Input data
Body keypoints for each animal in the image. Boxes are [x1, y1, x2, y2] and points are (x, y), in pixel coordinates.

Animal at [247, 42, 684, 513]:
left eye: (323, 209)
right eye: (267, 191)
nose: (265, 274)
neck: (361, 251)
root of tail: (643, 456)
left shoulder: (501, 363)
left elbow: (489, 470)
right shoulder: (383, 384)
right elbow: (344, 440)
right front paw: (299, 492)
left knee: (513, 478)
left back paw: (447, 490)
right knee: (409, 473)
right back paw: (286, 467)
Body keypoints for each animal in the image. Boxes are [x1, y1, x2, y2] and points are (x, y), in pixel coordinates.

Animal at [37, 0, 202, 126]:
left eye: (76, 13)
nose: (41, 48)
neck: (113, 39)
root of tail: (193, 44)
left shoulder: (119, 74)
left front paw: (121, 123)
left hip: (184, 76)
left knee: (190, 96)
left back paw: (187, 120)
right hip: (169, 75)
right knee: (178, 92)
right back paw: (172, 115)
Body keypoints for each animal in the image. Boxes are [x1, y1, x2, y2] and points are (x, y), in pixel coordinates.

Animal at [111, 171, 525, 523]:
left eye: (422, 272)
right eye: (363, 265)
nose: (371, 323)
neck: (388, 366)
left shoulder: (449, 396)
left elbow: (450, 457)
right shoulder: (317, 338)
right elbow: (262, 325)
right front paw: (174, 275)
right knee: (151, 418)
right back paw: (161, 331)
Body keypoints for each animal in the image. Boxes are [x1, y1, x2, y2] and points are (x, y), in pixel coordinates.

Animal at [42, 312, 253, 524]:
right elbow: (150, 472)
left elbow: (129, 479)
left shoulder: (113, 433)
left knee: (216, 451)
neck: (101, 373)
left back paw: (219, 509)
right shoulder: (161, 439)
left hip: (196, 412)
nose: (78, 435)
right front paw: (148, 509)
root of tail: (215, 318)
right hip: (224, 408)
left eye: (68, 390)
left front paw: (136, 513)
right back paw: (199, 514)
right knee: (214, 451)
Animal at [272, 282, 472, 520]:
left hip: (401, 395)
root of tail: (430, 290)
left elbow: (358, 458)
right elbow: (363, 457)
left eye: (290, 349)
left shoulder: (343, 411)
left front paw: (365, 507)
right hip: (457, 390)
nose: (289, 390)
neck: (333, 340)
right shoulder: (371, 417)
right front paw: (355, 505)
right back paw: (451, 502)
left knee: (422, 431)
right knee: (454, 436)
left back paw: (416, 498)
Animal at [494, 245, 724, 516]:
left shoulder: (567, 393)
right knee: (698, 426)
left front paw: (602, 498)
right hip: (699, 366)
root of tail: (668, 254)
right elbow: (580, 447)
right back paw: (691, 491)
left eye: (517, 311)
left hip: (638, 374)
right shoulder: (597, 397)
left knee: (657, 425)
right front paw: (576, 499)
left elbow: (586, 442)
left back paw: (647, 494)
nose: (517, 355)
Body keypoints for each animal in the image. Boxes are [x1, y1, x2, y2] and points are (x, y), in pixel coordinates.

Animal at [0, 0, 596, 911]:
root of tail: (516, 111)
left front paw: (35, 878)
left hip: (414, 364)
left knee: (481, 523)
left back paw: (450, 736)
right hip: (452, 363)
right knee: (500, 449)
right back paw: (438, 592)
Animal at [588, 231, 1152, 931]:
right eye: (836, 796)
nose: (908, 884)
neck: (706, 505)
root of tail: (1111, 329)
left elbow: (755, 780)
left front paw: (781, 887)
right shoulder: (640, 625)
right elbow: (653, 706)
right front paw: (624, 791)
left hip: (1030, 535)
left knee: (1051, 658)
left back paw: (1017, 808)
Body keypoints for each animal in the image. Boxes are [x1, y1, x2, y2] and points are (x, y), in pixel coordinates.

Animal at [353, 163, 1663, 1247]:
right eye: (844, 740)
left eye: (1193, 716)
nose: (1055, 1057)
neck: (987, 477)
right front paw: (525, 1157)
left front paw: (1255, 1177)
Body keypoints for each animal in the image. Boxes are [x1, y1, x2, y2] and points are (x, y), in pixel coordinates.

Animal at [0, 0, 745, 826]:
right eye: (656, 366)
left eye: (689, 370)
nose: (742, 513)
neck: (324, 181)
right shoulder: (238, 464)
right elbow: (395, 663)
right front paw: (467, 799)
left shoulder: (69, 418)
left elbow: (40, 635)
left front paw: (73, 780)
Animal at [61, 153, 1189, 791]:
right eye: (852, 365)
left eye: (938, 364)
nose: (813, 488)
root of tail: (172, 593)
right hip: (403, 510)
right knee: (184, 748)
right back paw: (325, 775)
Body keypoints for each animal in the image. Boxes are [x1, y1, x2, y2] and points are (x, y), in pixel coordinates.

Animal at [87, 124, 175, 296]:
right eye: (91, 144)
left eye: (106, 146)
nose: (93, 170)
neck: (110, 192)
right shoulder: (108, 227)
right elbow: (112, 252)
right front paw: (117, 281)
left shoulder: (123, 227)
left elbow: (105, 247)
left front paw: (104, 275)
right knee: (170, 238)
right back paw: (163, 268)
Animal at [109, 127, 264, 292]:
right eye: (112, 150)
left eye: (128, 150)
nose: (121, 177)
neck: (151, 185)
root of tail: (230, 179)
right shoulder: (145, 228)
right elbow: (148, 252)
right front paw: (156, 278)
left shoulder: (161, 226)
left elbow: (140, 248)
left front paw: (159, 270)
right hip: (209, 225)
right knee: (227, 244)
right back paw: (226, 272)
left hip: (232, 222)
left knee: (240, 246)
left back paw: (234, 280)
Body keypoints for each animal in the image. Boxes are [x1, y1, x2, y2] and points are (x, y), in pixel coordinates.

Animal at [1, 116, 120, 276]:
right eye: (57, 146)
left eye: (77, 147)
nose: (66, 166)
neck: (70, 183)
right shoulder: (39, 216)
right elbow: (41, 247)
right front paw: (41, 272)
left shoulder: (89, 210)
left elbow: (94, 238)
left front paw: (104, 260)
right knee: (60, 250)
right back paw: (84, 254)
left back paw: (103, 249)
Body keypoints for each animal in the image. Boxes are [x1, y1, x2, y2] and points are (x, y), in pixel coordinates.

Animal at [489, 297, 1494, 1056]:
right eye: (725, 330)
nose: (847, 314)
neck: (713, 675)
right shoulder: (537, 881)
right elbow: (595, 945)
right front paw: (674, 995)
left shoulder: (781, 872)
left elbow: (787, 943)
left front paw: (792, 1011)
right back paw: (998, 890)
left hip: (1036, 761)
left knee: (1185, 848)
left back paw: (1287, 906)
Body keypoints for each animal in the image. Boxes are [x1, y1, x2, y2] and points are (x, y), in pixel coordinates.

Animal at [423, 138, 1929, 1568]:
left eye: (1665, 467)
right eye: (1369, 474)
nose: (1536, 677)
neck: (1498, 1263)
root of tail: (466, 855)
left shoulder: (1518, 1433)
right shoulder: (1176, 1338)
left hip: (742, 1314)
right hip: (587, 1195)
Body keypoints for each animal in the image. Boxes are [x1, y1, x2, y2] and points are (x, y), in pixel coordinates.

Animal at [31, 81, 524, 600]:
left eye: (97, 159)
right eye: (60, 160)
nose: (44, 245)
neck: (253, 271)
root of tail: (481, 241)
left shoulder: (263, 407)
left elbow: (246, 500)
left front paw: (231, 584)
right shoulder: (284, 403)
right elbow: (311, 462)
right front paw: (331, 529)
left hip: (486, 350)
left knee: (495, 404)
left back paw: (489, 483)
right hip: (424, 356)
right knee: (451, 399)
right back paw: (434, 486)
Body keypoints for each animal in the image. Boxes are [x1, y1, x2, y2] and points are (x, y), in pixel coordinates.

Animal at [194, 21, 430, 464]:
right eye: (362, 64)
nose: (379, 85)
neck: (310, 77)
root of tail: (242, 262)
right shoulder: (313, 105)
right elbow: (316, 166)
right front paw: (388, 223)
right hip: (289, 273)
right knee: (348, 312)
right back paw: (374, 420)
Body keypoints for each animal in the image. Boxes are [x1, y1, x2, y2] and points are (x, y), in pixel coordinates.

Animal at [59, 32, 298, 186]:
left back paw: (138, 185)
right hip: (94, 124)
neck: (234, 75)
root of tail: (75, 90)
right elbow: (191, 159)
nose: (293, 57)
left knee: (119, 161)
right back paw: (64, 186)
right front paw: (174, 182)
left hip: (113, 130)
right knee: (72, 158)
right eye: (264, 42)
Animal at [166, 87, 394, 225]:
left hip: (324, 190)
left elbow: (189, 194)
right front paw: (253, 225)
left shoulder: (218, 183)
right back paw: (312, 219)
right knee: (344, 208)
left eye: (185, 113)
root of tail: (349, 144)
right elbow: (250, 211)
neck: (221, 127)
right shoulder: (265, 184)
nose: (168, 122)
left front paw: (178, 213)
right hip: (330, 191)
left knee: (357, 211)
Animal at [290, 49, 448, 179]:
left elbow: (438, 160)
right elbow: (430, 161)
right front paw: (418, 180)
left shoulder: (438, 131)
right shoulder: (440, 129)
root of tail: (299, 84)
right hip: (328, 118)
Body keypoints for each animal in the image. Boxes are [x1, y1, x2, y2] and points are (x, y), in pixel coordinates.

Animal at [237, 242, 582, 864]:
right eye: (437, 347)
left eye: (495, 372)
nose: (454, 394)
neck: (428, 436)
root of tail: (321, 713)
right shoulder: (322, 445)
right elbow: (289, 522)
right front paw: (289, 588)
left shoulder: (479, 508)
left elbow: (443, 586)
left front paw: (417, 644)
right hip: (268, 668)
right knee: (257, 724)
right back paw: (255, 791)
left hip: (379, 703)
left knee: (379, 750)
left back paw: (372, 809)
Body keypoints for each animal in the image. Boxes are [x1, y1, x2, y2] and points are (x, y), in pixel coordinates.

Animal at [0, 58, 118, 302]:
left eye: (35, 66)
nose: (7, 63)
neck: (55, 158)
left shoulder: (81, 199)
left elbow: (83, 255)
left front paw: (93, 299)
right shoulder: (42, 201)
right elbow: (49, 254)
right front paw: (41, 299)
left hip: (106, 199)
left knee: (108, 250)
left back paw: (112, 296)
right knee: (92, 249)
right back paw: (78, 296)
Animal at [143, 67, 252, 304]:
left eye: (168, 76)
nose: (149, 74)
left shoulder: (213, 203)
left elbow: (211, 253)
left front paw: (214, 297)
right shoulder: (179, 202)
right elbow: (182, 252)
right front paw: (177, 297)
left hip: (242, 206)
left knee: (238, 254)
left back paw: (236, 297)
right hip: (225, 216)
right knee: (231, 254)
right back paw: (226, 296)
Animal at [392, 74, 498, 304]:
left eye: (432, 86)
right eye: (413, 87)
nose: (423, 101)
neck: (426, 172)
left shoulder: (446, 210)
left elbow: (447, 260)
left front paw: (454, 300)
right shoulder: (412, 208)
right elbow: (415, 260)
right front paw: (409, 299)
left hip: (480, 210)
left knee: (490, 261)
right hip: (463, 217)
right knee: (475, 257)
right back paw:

About this exercise
Reproduce, please, the lines of the material from its first line down to the line containing "right back paw: (286, 467)", keeping both ends and nothing beyond them.

Exercise solution
Body keypoints for each animal in the image. Boxes are [x1, y1, x2, y2] and points are (x, y), in pixel coordinates.

Animal at [247, 42, 684, 513]:
left eye: (323, 209)
right eye: (267, 191)
nose: (265, 274)
neck: (361, 251)
root of tail: (643, 456)
left shoulder: (501, 363)
left elbow: (489, 470)
right shoulder: (383, 384)
right elbow: (344, 440)
right front paw: (299, 492)
left knee: (513, 478)
left back paw: (447, 490)
right knee: (409, 473)
right back paw: (286, 467)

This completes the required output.